*Exercise instructions:* Write out the source text of the items below verbatim, leaving out the pictures.
### Information supplied
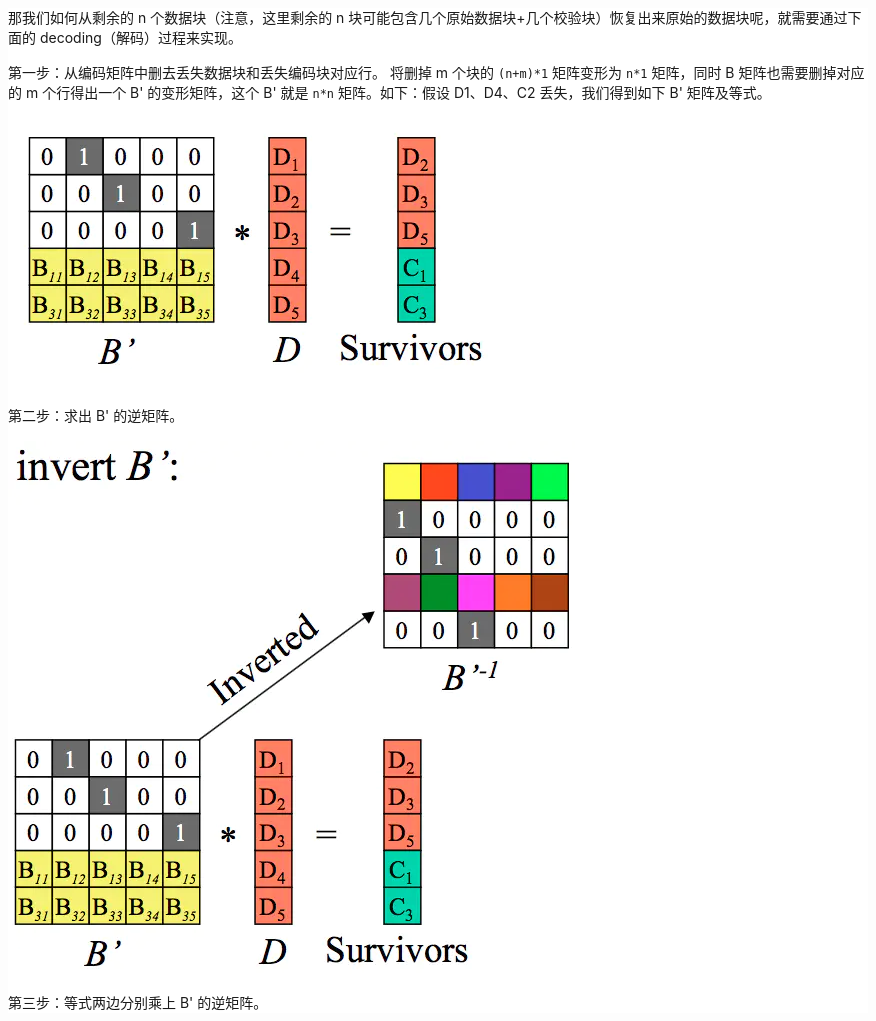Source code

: 那我们如何从剩余的 n 个数据块（注意，这里剩余的 n 块可能包含几个原始数据块+几个校验块）恢复出来原始的数据块呢，就需要通过下面的 decoding（解码）过程来实现。

第一步：从编码矩阵中删去丢失数据块和丢失编码块对应行。 将删掉 m 个块的 `(n+m)*1` 矩阵变形为 `n*1` 矩阵，同时 B 矩阵也需要删掉对应的 m 个行得出一个 B' 的变形矩阵，这个 B' 就是 `n*n` 矩阵。如下：假设 D1、D4、C2 丢失，我们得到如下 B' 矩阵及等式。

 ![](Reed-Solomon编码算法/1752522-7ddc3f3071489be9.png)

第二步：求出 B' 的逆矩阵。

 ![](Reed-Solomon编码算法/1752522-b5d966cd6cb3866c.png)

第三步：等式两边分别乘上 B' 的逆矩阵。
######
*Result:*
Source code

: 那我们如何从剩余的 n 个数据块（注意，这里剩余的 n 块可能包含几个原始数据块+几个校验块）恢复出来原始的数据块呢，就需要通过下面的 decoding（解码）过程来实现。

第一步：从编码矩阵中删去丢失数据块和丢失编码块对应行。 将删掉 m 个块的 `(n+m)*1` 矩阵变形为 `n*1` 矩阵，同时 B 矩阵也需要删掉对应的 m 个行得出一个 B' 的变形矩阵，这个 B' 就是 `n*n` 矩阵。如下：假设 D1、D4、C2 丢失，我们得到如下 B' 矩阵及等式。

 ![](Reed-Solomon编码算法/1752522-7ddc3f3071489be9.png)

第二步：求出 B' 的逆矩阵。

 ![](Reed-Solomon编码算法/1752522-b5d966cd6cb3866c.png)

第三步：等式两边分别乘上 B' 的逆矩阵。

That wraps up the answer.